* [Work item] Every entry must be given again exactly. Include no pictures.

------ Recorded data

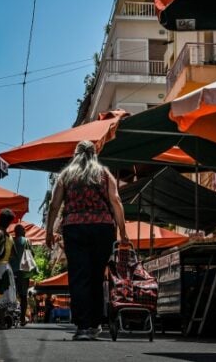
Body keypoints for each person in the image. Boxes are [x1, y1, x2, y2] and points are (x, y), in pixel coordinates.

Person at [46, 140, 128, 341]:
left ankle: (83, 326)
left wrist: (49, 231)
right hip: (103, 228)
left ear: (75, 154)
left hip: (74, 228)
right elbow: (116, 201)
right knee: (96, 276)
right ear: (94, 155)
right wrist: (124, 233)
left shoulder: (66, 175)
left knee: (79, 275)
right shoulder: (104, 174)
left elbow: (54, 204)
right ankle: (95, 323)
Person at [8, 223, 32, 326]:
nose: (25, 232)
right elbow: (32, 254)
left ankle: (10, 316)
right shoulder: (26, 241)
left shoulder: (11, 240)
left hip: (11, 271)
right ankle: (22, 319)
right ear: (21, 232)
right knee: (23, 296)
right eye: (24, 230)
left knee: (11, 295)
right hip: (23, 271)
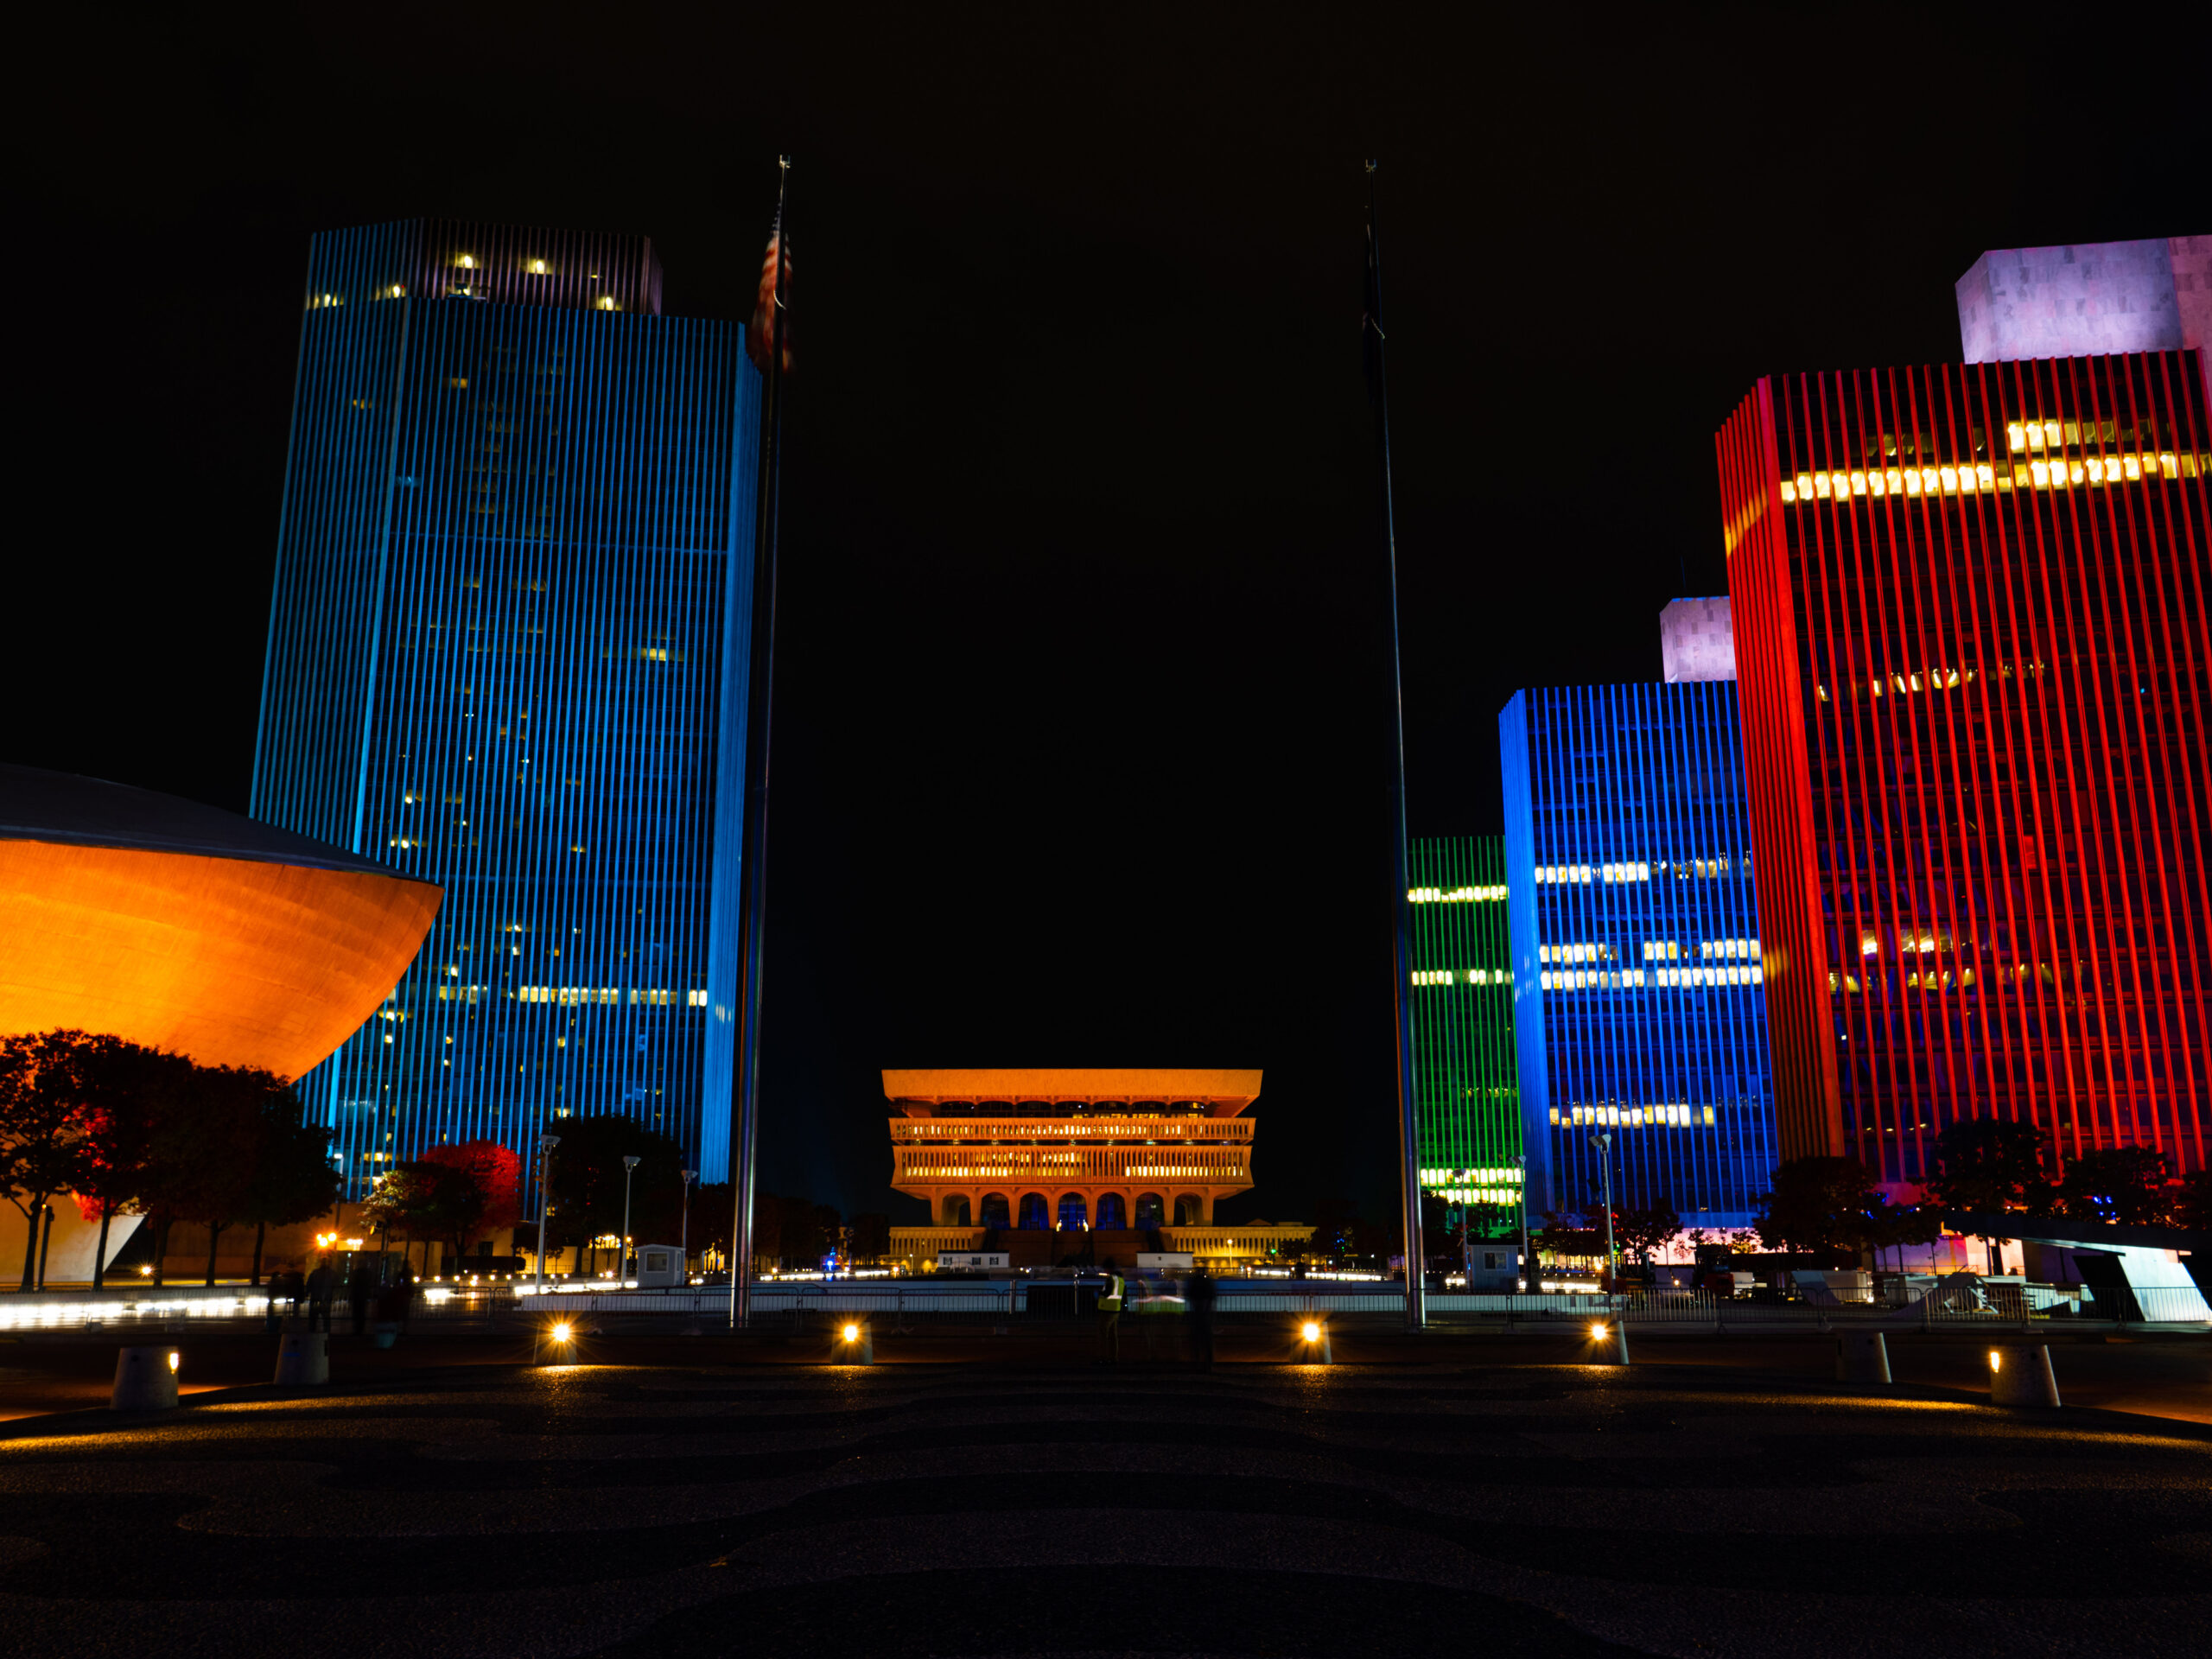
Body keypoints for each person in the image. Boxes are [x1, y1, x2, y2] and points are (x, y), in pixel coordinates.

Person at [1185, 1262, 1217, 1372]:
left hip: (1197, 1313)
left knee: (1196, 1339)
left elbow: (1189, 1294)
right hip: (1206, 1313)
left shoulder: (1194, 1282)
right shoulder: (1208, 1282)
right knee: (1207, 1339)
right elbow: (1213, 1296)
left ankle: (1196, 1361)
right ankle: (1209, 1362)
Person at [1096, 1261, 1123, 1364]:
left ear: (1109, 1269)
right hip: (1116, 1309)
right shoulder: (1121, 1280)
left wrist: (1098, 1293)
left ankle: (1103, 1357)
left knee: (1103, 1334)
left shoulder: (1110, 1279)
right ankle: (1113, 1357)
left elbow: (1107, 1293)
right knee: (1113, 1336)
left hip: (1107, 1310)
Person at [346, 1260, 376, 1335]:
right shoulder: (367, 1273)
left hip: (358, 1294)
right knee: (361, 1312)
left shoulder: (357, 1273)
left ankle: (357, 1328)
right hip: (362, 1295)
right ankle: (360, 1328)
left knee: (357, 1311)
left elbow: (352, 1282)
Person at [305, 1260, 334, 1332]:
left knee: (313, 1319)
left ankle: (312, 1333)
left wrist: (307, 1292)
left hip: (315, 1298)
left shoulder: (315, 1273)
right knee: (326, 1318)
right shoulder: (331, 1273)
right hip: (326, 1299)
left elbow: (309, 1284)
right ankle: (326, 1334)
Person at [264, 1263, 287, 1332]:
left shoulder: (271, 1283)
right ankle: (275, 1327)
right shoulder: (281, 1283)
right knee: (277, 1314)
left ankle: (271, 1327)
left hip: (273, 1300)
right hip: (277, 1300)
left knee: (272, 1314)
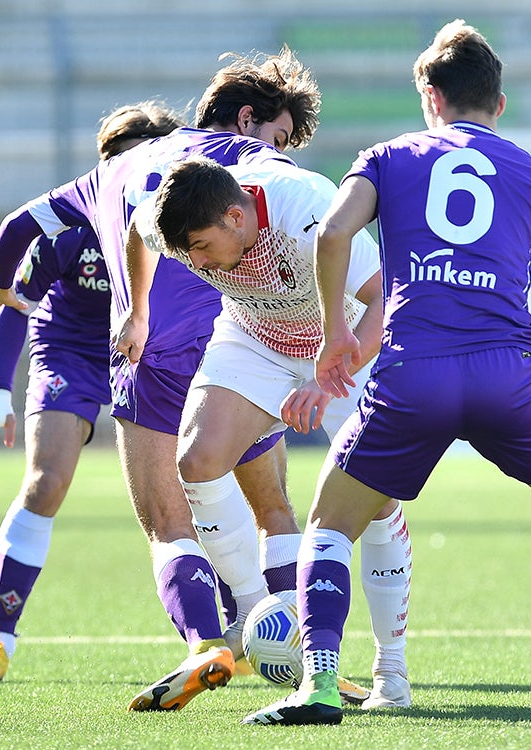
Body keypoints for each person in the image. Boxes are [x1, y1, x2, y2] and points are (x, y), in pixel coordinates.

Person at [241, 19, 531, 726]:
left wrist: (335, 340)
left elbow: (331, 234)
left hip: (414, 376)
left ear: (430, 96)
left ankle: (320, 686)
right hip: (512, 378)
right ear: (498, 104)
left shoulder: (388, 157)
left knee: (326, 528)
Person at [0, 47, 373, 712]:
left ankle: (208, 642)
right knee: (275, 508)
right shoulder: (228, 167)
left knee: (167, 518)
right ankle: (298, 653)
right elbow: (295, 189)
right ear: (247, 121)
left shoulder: (109, 176)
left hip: (150, 348)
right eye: (276, 133)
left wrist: (7, 282)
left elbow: (20, 227)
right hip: (234, 344)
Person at [120, 154, 413, 711]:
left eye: (201, 248)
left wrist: (329, 380)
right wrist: (138, 313)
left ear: (237, 215)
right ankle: (259, 618)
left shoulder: (305, 211)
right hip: (257, 339)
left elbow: (385, 301)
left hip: (345, 343)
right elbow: (139, 228)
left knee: (376, 500)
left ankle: (390, 670)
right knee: (199, 460)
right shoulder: (185, 223)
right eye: (184, 252)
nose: (194, 262)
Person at [0, 101, 188, 684]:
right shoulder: (70, 222)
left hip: (146, 346)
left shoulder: (177, 216)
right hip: (72, 350)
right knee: (47, 479)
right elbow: (13, 302)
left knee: (191, 485)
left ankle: (226, 628)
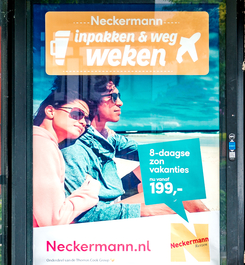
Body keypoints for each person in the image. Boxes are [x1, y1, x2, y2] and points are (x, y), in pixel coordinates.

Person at [62, 75, 207, 221]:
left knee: (169, 167)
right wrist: (145, 209)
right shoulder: (75, 147)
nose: (120, 103)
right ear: (92, 101)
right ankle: (210, 230)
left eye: (119, 96)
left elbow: (154, 154)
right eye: (113, 97)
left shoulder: (107, 136)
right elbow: (80, 215)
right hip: (105, 207)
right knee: (178, 193)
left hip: (115, 193)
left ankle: (208, 221)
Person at [32, 89, 99, 227]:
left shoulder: (42, 143)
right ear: (50, 111)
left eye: (86, 119)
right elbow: (54, 219)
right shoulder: (42, 145)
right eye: (77, 114)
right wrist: (91, 189)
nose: (84, 122)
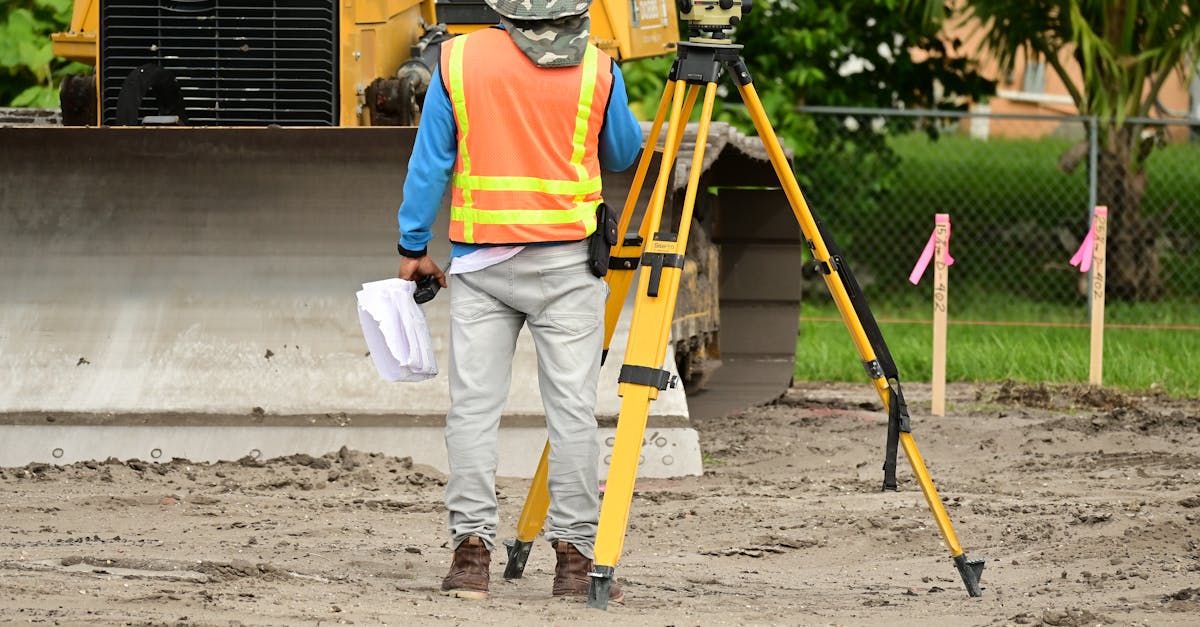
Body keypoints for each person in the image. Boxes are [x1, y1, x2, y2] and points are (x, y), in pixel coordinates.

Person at [394, 0, 642, 602]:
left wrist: (412, 244)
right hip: (567, 267)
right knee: (573, 413)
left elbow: (430, 163)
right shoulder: (598, 69)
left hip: (480, 265)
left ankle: (471, 559)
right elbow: (621, 154)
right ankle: (576, 564)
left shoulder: (456, 61)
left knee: (474, 409)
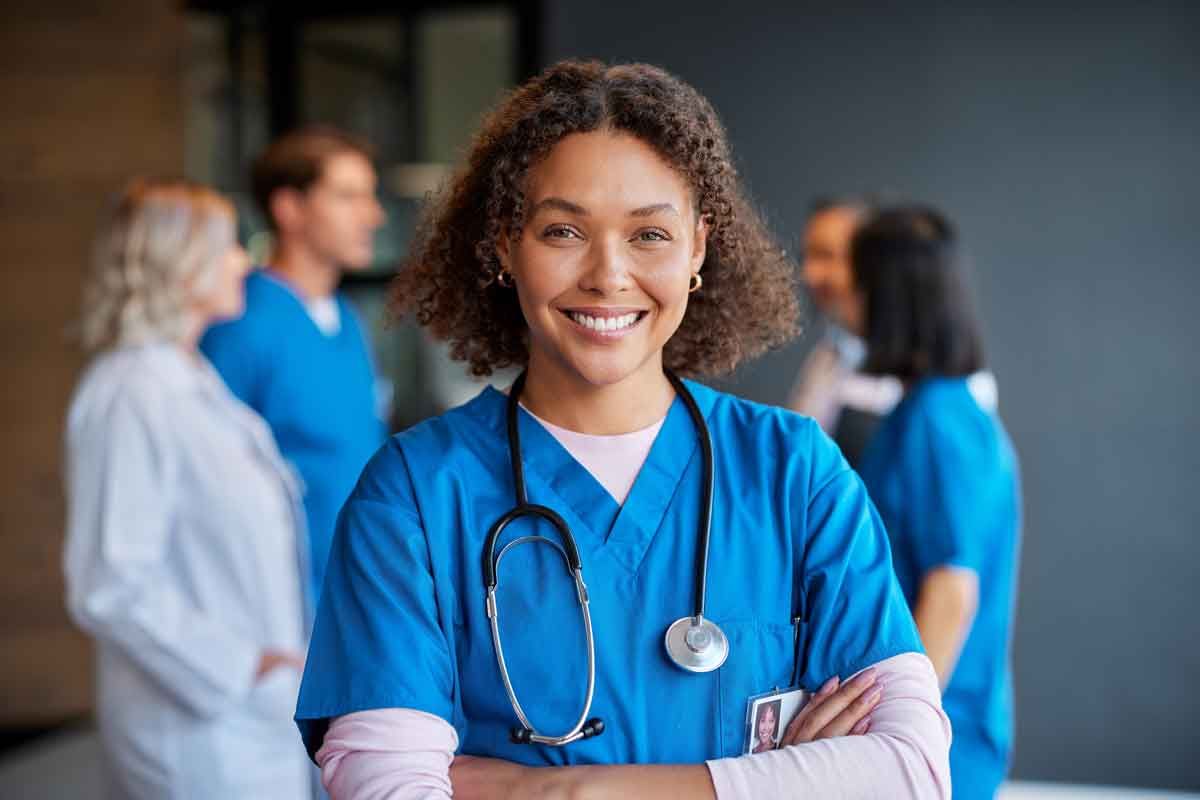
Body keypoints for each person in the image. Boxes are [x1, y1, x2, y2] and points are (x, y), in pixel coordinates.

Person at [296, 61, 951, 799]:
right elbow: (388, 790)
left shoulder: (794, 472)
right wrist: (773, 782)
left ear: (698, 248)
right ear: (506, 245)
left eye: (649, 234)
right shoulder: (415, 494)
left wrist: (557, 789)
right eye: (563, 230)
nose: (608, 275)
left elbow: (909, 772)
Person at [63, 179, 312, 799]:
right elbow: (109, 583)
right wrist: (241, 662)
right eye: (226, 245)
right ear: (177, 262)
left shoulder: (190, 377)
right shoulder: (129, 392)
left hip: (246, 722)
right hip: (197, 731)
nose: (243, 260)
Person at [853, 207, 1021, 799]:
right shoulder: (923, 413)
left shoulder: (939, 420)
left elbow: (952, 593)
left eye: (859, 280)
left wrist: (898, 738)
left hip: (940, 753)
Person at [200, 125, 388, 606]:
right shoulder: (241, 326)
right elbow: (210, 486)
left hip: (356, 589)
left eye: (370, 196)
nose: (374, 215)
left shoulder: (347, 319)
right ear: (290, 209)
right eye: (348, 197)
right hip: (278, 611)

------------

* [Answer section]
Body keypoints for each person in the image. Boxes are [x1, y1, x2, y2] and points are (x, y), in pixel coordinates.

Person at [46, 140, 128, 341]:
left ankle: (83, 326)
left wrist: (49, 231)
right hip: (103, 228)
left ear: (75, 154)
left hip: (74, 228)
right elbow: (116, 201)
right knee: (96, 276)
right ear: (94, 155)
right wrist: (124, 233)
left shoulder: (66, 175)
left knee: (79, 275)
right shoulder: (104, 174)
left elbow: (54, 204)
right ankle: (95, 323)
Person at [8, 223, 32, 326]:
nose: (25, 232)
right elbow: (32, 254)
left ankle: (10, 316)
right shoulder: (26, 241)
left shoulder: (11, 240)
left hip: (11, 271)
right ankle: (22, 319)
right ear: (21, 232)
right knee: (23, 296)
right eye: (24, 230)
left knee: (11, 295)
right hip: (23, 271)
Body keypoints for each person in the image. Boxes are [x1, y1, x2, y2] and points are (x, y), in pixel coordinates.

Person at [1185, 1262, 1217, 1372]:
left hip: (1197, 1313)
left knee: (1196, 1339)
left elbow: (1189, 1294)
right hip: (1206, 1313)
left shoulder: (1194, 1282)
right shoulder: (1208, 1282)
right knee: (1207, 1339)
right elbow: (1213, 1296)
left ankle: (1196, 1361)
right ankle: (1209, 1362)
Person at [1096, 1261, 1123, 1364]:
left ear: (1109, 1269)
right hip: (1116, 1309)
right shoulder: (1121, 1280)
left wrist: (1098, 1293)
left ankle: (1103, 1357)
left knee: (1103, 1334)
left shoulder: (1110, 1279)
right ankle: (1113, 1357)
left elbow: (1107, 1293)
right knee: (1113, 1336)
left hip: (1107, 1310)
Person at [346, 1260, 376, 1335]:
right shoulder: (367, 1273)
left hip: (358, 1294)
right knee: (361, 1312)
left shoulder: (357, 1273)
left ankle: (357, 1328)
right hip: (362, 1295)
right ankle: (360, 1328)
left knee: (357, 1311)
left elbow: (352, 1282)
Person at [305, 1260, 334, 1332]:
left knee: (313, 1319)
left ankle: (312, 1333)
left wrist: (307, 1292)
left hip: (315, 1298)
left shoulder: (315, 1273)
right knee: (326, 1318)
right shoulder: (331, 1273)
right hip: (326, 1299)
left elbow: (309, 1284)
right ankle: (326, 1334)
Person at [264, 1263, 287, 1332]:
left shoulder: (271, 1283)
right ankle: (275, 1327)
right shoulder: (281, 1283)
right knee: (277, 1314)
left ankle: (271, 1327)
left hip: (273, 1300)
right hip: (277, 1300)
left knee: (272, 1314)
Body keypoints for each person in the image. Boxes are [x1, y1, x2, y2] and points are (x, y), in pixel coordinates.

Person at [241, 19, 531, 726]:
left wrist: (335, 340)
left elbow: (331, 234)
left hip: (414, 376)
left ear: (430, 96)
left ankle: (320, 686)
right hip: (512, 378)
right ear: (498, 104)
left shoulder: (388, 157)
left knee: (326, 528)
Person at [0, 47, 373, 712]:
left ankle: (208, 642)
right knee: (275, 508)
right shoulder: (228, 167)
left knee: (167, 518)
right ankle: (298, 653)
right elbow: (295, 189)
right ear: (247, 121)
left shoulder: (109, 176)
left hip: (150, 348)
right eye: (276, 133)
left wrist: (7, 282)
left elbow: (20, 227)
right hip: (234, 344)
Person at [120, 154, 413, 711]:
left eye: (201, 248)
left wrist: (329, 380)
right wrist: (138, 313)
left ear: (237, 215)
right ankle: (259, 618)
left shoulder: (305, 211)
right hip: (257, 339)
left elbow: (385, 301)
left hip: (345, 343)
right elbow: (139, 228)
left knee: (376, 500)
left ankle: (390, 670)
right knee: (199, 460)
right shoulder: (185, 223)
right eye: (184, 252)
nose: (194, 262)
Person at [0, 101, 188, 684]:
right shoulder: (70, 222)
left hip: (146, 346)
left shoulder: (177, 216)
right hip: (72, 350)
right knee: (47, 479)
right elbow: (13, 302)
left knee: (191, 485)
left ankle: (226, 628)
Body keypoints for each person in the image. Boxes are [x1, y1, x2, y2] and points are (x, y), in pixel coordinates.

Person at [62, 75, 207, 221]:
left knee: (169, 167)
right wrist: (145, 209)
right shoulder: (75, 147)
nose: (120, 103)
right ear: (92, 101)
right ankle: (210, 230)
left eye: (119, 96)
left elbow: (154, 154)
right eye: (113, 97)
left shoulder: (107, 136)
right elbow: (80, 215)
right hip: (105, 207)
right knee: (178, 193)
left hip: (115, 193)
left ankle: (208, 221)
Person at [32, 89, 99, 227]:
left shoulder: (42, 143)
right ear: (50, 111)
left eye: (86, 119)
right elbow: (54, 219)
right shoulder: (42, 145)
right eye: (77, 114)
right wrist: (91, 189)
nose: (84, 122)
Body keypoints for each person in the image. Boxes are [x1, y1, x2, y2] and points are (x, y), in pixel coordinates.

Person at [394, 0, 642, 602]:
left wrist: (412, 244)
right hip: (567, 267)
right knee: (573, 413)
left elbow: (430, 163)
right shoulder: (598, 69)
left hip: (480, 265)
left ankle: (471, 559)
right elbow: (621, 154)
right ankle: (576, 564)
left shoulder: (456, 61)
left knee: (474, 409)
Body keypoints for each person in the image. Boxes are [x1, y1, x2, y2] and points are (x, y), in pixel coordinates.

Person at [296, 61, 951, 799]:
right elbow: (388, 790)
left shoulder: (794, 472)
right wrist: (773, 782)
left ear: (698, 248)
right ear: (506, 245)
left eye: (649, 234)
right shoulder: (415, 494)
left wrist: (557, 789)
right eye: (563, 230)
nose: (608, 275)
left elbow: (909, 772)
Person at [63, 179, 312, 799]:
right elbow: (109, 583)
right wrist: (241, 662)
right eye: (226, 245)
right ear: (177, 262)
left shoulder: (190, 377)
right shoulder: (129, 392)
left hip: (246, 722)
right hip: (197, 731)
nose: (243, 260)
Person at [853, 207, 1021, 799]:
right shoulder: (923, 413)
left shoulder: (939, 420)
left elbow: (952, 593)
left eye: (859, 280)
left wrist: (898, 738)
left hip: (940, 753)
Person at [200, 125, 388, 606]:
right shoulder: (241, 326)
right elbow: (210, 486)
left hip: (356, 589)
left eye: (370, 196)
nose: (374, 215)
left shoulder: (347, 319)
right ear: (290, 209)
right eye: (348, 197)
right hip: (278, 611)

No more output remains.